İsmini bilmesek de son zamanlarda özellikle sosyal medyanın hayatlarımızın ortasına bomba gibi düşmesiyle yaşadığımız bir olgu toksik olumluluk. Toksik kelime anlamı olarak zehirli ve zararlı anlamlarına geliyor peki bir şey aynı anda hem olumlu hem zararlı nasıl olabilir gelin birlikte anlayalım.
Toksik olumuluk kavramını bana tekrar hatırlatan ALES sınavı oldu. İki mayısta gerçekleşen ALES sınav sorularından birisi toksik olumluluk ya da diğer adı toksik pozitiftik ile ilgiliydi. Bu kavramı soruda görünce bunu bir işaret olarak kabul edip hemen yazmak istedim.

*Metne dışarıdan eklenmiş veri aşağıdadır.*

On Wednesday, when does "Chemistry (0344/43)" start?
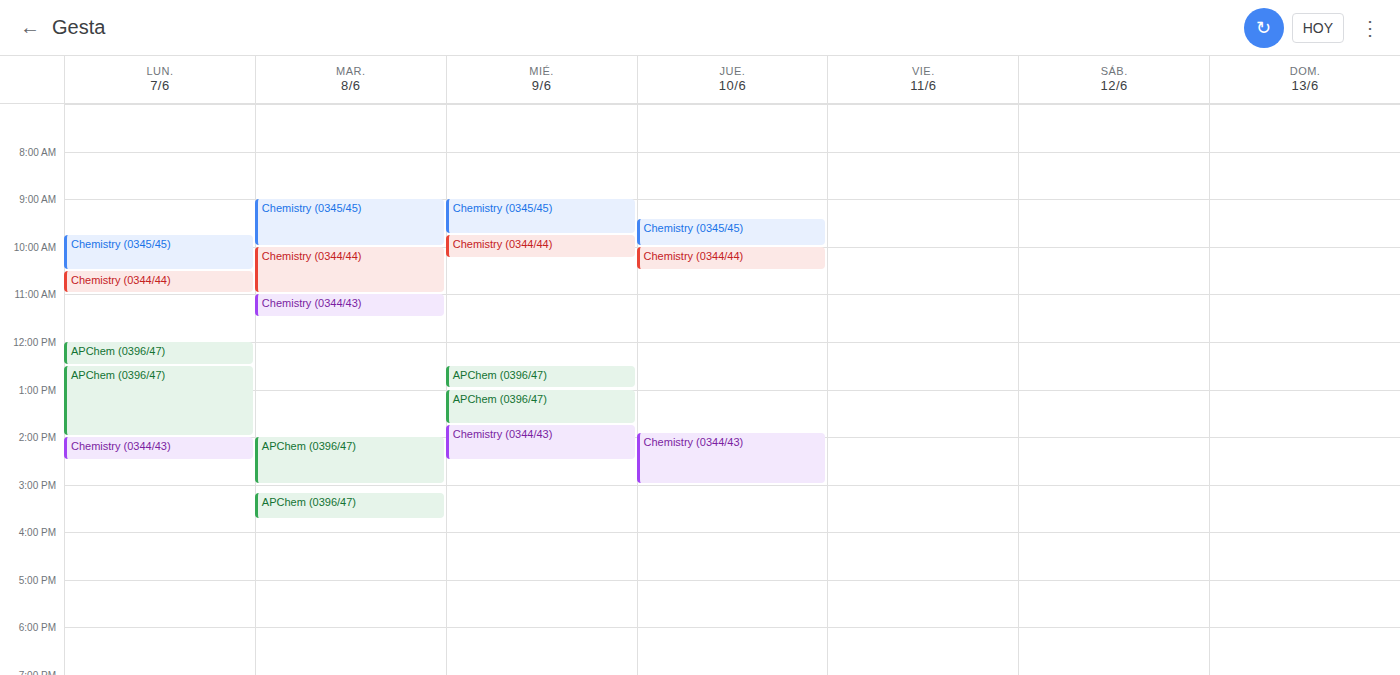
1:45 PM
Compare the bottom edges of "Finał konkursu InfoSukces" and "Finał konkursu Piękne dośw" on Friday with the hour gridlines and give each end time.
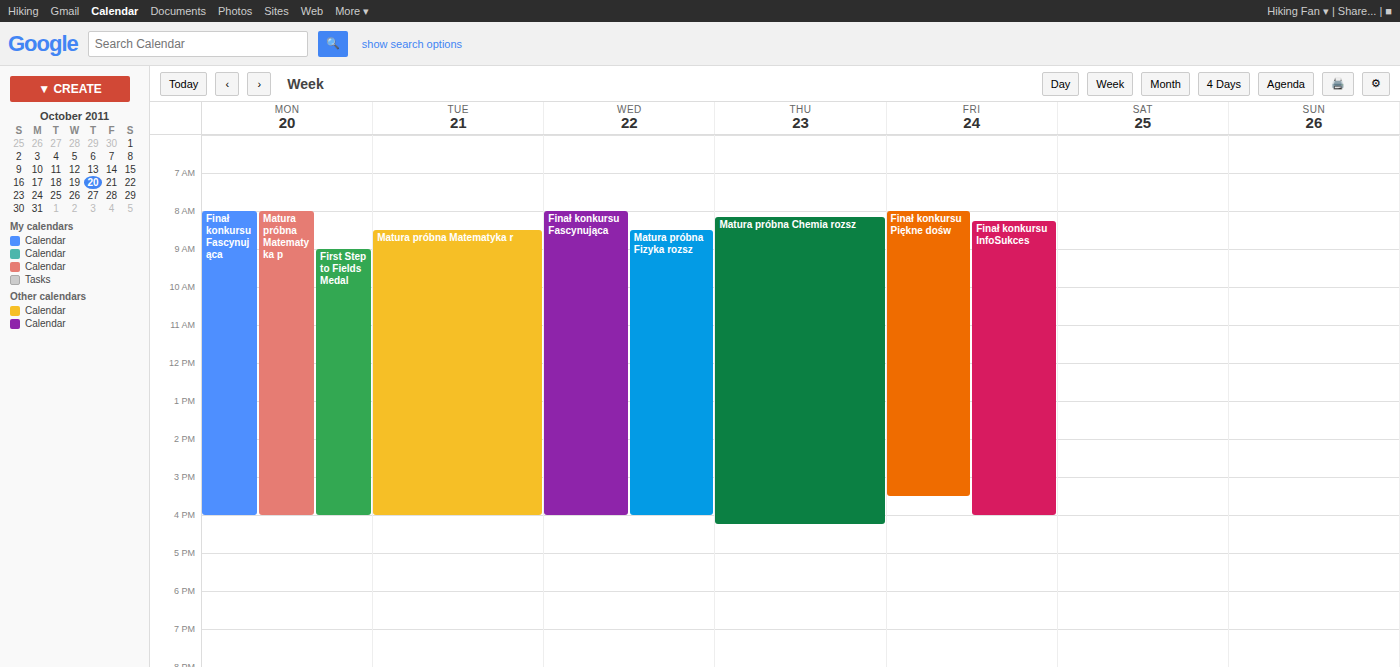
"Finał konkursu InfoSukces": 4:00 PM, exactly on the 4 PM line. "Finał konkursu Piękne dośw": 3:30 PM, halfway between the 3 PM and 4 PM lines.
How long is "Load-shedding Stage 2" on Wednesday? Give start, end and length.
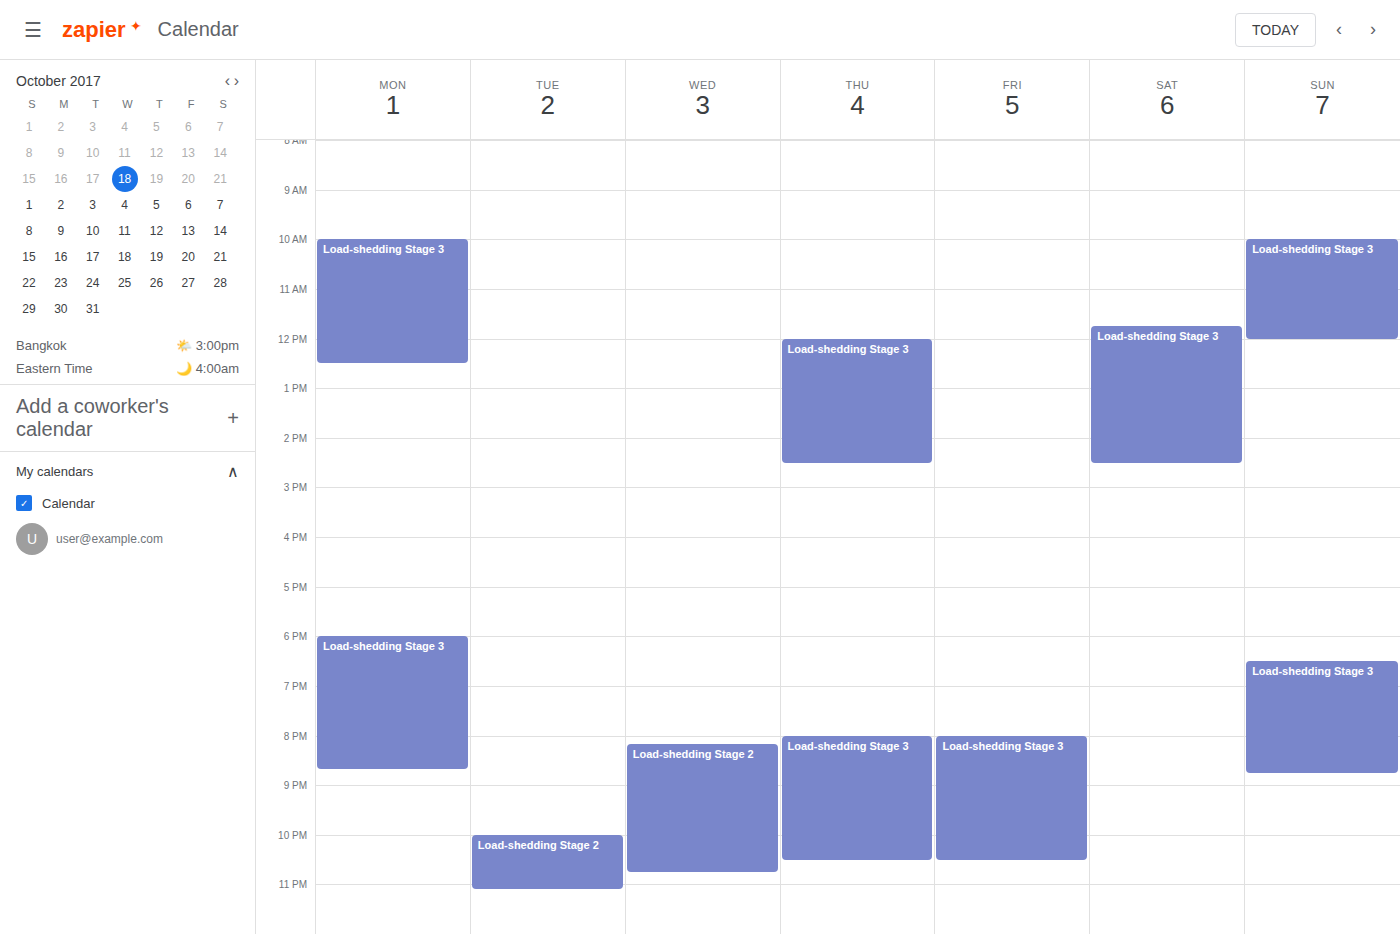
8:10 PM to 10:45 PM, 2 hours 35 minutes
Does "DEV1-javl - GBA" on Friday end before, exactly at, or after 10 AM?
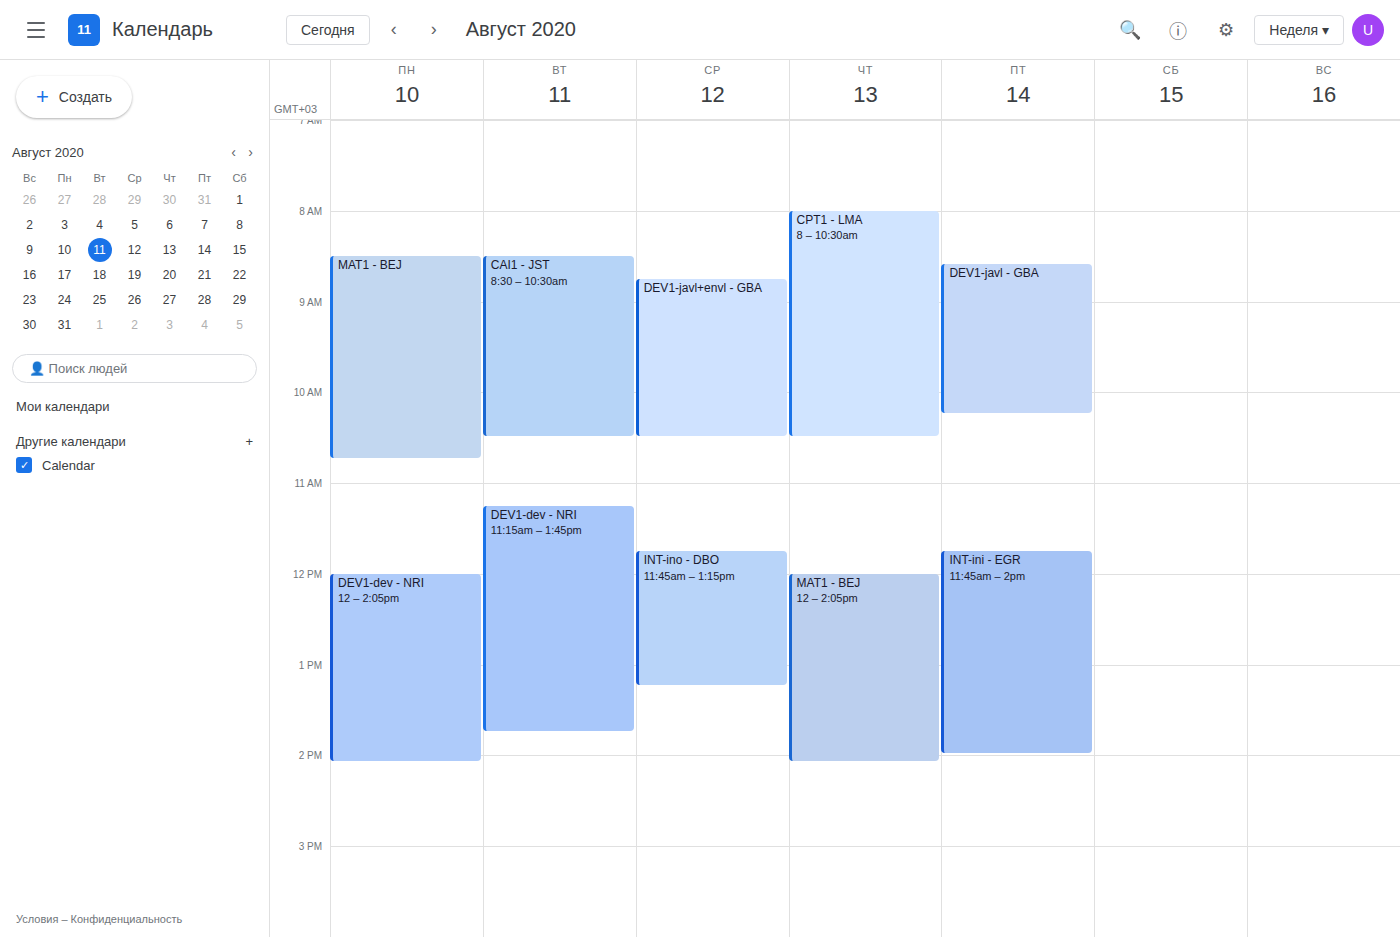
10:15 AM -- after 10 AM, 15 minutes below the 10 AM line.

Toksik olumluluk yaşanılan olumsuz bir duyguyu yok saymak, görmezden gelmek veya reddetmek demek. Gerçek duygular yaşanmamaya çalışılır üzüntü yerine sevinç, öfke yerine şirinlik maskeleri takılır yani olumsuz hisler yerine tam tersi olumlu hisler geçirilir.
Yapılan araştırmalarda uzmanlar sürekli olumlu düşünerek olumsuz düşünceleri yok saymanın insanı zehirlediğine inanıyor.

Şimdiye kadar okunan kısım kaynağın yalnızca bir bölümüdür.